I know this is a late comment on an old post. But I wanted to thank you for writing this. I’m Latina and my daughter will be 8 next week and she tried to shave her legs last night after sneaking my razor into her bathroom. When I asked her why she would want to remove the hair, she complained that she didn’t like the dark black hair on her legs and she didn’t want it anymore. It reminded me of my own mother when she would not let me shave until I was 16 and even then, she tried Nair (which we quickly learned that I was allergic to).

I’m still on the fence about letting my daughter remove the hair, but I’m glad that I am not the only parent that has had to face this.
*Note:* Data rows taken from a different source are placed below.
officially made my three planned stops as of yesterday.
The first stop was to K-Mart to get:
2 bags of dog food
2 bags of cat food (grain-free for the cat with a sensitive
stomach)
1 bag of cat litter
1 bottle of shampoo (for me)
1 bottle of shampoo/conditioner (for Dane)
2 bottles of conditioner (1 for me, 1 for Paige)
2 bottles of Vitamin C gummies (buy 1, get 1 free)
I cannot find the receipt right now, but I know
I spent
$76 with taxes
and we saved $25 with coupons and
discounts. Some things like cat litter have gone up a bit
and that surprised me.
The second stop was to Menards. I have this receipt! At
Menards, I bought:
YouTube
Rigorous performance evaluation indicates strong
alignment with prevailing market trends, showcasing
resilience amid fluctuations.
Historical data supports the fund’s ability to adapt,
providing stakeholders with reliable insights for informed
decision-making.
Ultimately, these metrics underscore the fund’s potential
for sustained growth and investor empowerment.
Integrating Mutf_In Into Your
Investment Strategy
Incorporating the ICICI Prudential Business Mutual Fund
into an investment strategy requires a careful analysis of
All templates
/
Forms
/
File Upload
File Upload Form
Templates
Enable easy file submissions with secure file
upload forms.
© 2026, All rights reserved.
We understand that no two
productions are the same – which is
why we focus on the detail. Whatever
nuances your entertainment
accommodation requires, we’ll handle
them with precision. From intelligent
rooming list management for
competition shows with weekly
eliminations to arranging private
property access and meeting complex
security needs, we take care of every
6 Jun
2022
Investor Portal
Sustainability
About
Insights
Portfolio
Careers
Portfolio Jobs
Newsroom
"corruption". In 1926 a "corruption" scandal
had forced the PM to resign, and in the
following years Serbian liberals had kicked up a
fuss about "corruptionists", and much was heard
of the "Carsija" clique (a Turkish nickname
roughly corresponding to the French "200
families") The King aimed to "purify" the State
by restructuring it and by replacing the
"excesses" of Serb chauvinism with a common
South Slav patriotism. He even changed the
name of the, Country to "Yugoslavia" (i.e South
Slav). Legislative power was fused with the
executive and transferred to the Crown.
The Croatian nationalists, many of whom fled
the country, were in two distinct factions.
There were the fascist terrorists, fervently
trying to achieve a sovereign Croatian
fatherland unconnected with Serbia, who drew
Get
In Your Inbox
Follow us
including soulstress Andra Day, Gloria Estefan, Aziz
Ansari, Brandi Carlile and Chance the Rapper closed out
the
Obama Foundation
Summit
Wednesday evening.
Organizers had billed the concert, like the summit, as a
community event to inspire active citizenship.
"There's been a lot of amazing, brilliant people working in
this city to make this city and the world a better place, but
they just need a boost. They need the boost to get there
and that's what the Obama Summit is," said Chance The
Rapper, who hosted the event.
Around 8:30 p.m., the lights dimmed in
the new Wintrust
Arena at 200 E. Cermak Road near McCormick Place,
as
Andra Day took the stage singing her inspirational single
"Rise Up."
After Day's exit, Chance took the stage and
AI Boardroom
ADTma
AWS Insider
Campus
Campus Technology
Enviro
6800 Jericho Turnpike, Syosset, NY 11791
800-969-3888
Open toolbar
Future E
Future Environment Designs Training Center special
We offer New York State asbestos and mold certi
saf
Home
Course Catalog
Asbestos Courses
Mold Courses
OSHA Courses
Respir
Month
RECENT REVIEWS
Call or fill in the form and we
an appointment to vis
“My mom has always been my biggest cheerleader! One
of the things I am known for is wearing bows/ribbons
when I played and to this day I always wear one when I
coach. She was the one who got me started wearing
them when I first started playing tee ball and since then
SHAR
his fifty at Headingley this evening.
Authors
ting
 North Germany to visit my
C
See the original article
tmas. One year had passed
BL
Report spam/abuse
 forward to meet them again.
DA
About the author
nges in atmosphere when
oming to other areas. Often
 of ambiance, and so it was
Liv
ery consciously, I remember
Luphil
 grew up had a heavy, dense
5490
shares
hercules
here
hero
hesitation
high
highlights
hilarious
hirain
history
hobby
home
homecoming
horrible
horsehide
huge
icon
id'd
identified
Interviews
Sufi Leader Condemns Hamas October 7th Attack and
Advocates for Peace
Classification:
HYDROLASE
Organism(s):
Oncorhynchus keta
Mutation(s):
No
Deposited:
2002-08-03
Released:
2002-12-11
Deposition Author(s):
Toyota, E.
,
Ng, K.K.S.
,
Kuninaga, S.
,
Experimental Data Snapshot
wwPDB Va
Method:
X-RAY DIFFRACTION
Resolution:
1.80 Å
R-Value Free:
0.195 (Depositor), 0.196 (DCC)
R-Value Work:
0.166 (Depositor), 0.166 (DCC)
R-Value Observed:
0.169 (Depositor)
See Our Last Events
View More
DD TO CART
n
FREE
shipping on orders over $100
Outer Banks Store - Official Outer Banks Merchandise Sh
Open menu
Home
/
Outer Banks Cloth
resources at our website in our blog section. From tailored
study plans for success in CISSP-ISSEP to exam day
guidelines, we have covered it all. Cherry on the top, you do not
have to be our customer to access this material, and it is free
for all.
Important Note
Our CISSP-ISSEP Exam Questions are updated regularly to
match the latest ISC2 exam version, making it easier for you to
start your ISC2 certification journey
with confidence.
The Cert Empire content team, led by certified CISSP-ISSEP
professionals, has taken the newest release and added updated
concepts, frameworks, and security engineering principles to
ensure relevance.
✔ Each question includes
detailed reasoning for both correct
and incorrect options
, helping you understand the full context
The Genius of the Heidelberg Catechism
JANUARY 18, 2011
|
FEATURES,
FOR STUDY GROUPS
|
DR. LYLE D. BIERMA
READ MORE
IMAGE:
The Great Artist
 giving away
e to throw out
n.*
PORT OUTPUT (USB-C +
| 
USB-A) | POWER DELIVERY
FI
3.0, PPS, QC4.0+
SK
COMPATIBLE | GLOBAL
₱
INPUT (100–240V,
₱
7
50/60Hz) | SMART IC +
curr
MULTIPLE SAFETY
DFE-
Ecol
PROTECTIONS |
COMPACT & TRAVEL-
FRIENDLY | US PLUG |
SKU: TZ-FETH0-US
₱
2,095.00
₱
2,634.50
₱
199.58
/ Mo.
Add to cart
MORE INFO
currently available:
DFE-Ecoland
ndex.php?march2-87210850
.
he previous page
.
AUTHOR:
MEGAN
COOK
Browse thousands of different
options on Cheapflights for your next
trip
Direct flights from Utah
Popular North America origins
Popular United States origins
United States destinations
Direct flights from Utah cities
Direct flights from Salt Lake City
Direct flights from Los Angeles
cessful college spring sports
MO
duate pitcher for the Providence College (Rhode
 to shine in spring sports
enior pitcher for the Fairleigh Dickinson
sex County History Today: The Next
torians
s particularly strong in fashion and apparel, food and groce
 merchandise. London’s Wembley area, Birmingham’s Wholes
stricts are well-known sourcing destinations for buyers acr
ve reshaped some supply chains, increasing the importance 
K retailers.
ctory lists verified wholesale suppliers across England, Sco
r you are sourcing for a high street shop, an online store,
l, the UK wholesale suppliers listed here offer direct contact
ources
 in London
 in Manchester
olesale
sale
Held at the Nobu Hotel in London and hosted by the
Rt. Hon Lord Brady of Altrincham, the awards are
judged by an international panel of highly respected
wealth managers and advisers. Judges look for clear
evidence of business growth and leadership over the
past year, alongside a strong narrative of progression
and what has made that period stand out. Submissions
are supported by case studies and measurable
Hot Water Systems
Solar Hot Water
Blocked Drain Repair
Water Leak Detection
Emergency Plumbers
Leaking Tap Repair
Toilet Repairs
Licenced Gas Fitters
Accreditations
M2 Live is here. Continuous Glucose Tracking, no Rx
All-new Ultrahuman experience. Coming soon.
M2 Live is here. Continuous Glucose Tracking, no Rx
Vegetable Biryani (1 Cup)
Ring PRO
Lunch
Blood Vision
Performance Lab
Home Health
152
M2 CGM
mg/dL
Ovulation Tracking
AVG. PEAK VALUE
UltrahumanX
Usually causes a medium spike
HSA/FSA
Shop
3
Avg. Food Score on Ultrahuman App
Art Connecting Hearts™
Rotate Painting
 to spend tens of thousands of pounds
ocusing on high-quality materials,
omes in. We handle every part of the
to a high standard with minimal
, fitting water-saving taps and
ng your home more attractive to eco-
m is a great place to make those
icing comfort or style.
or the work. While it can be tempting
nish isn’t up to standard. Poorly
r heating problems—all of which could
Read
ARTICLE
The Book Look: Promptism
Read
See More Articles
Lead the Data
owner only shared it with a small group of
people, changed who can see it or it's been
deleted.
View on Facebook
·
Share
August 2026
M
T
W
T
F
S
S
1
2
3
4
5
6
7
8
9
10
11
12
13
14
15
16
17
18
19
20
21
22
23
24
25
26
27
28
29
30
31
Deborah Cruz 2020/09/15 - 12:41 am

Honestly, it wasn’t a big deal. As long as they are doing it for themselves ( meaning they aren’t doing it to please other kids) because who cares what other people think. I’m trying to raise strong girls who do things because they choose not because society says so. I’ll tell you, my daughter is now 13 and while she does still shave her arms every few months ( because it makes her feel better to do so) she is not preoccupied with what others think and honestly, is a very confident young woman. I remember being embarrassed by the hair on my legs and it was hard because my dad wouldn’t let me shave my legs until I was 16 too. I remember wearing knee socks for my gym class freshman year because I was so embarrassed. Good luck mama, you’re doing your best. Just do whatever works for you and your girl and don’t worry about what anyone else says.